____ RECORD SET
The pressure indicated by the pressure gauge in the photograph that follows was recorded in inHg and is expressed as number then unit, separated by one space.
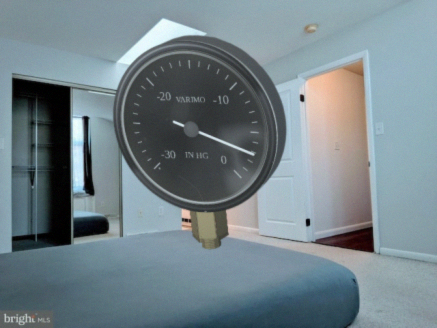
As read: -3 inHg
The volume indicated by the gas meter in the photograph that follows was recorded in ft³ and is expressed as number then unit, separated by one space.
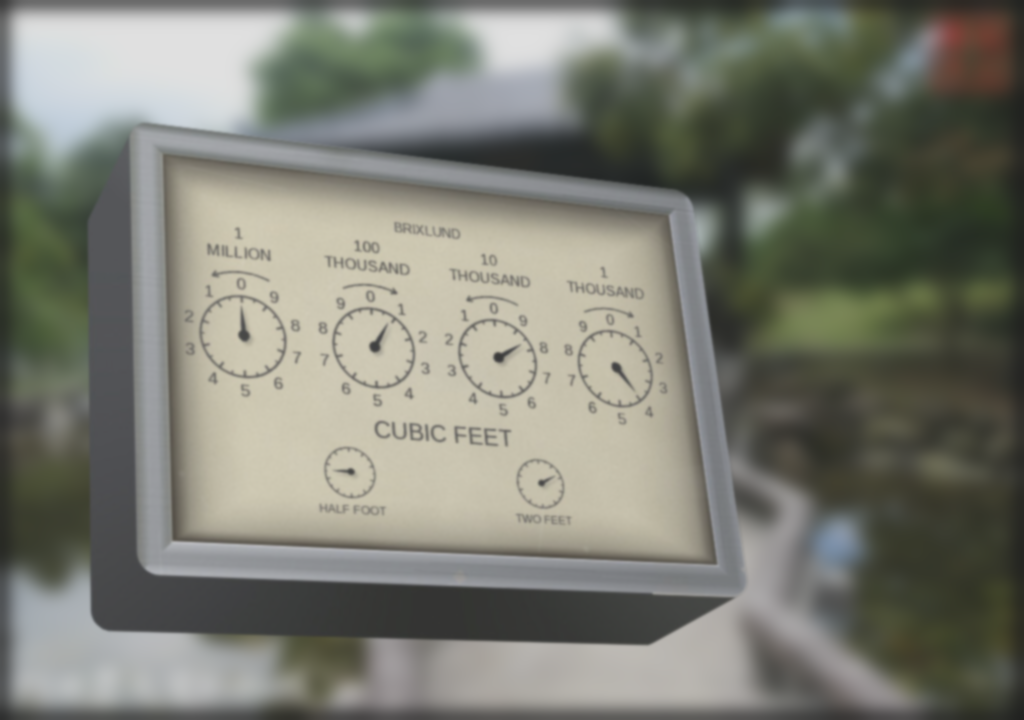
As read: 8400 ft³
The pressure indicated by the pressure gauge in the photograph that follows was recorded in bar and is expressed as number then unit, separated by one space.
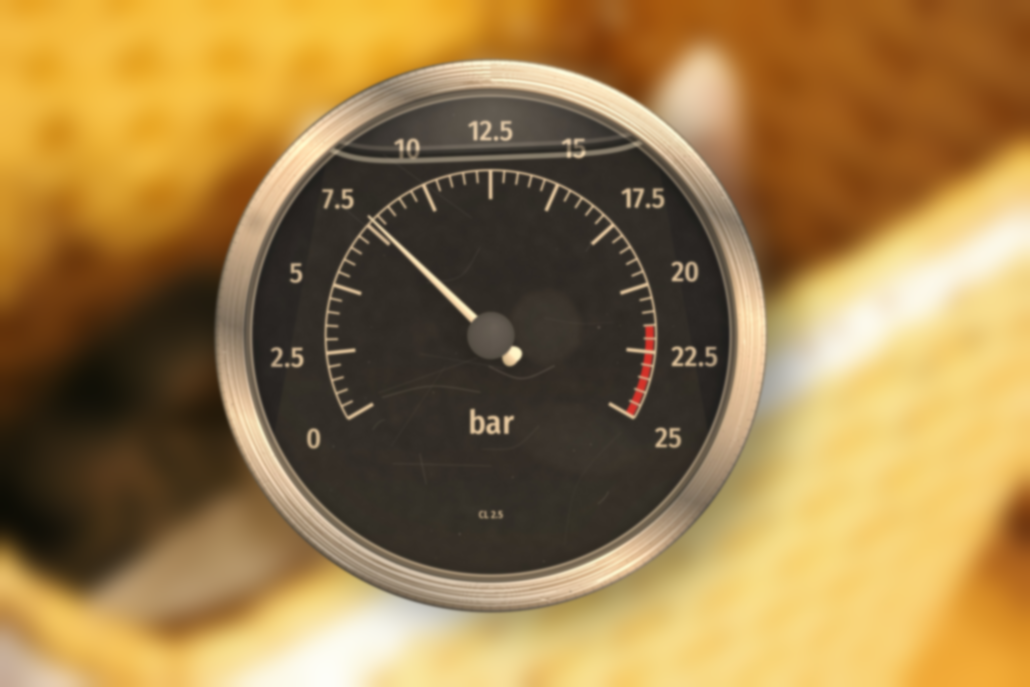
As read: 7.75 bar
________
____ RECORD SET
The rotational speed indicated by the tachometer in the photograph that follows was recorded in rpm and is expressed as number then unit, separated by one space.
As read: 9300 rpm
________
**INSTRUCTIONS FOR THE TASK:**
Format the lines from the one that contains "recorded in bar" up to and including the one that contains "As read: 7.75 bar" as a JSON list of strings, one string per line, skipping blank lines. Leave the pictures out of your answer.

**TASK RESULT:**
[
  "The pressure indicated by the pressure gauge in the photograph that follows was recorded in bar and is expressed as number then unit, separated by one space.",
  "As read: 7.75 bar"
]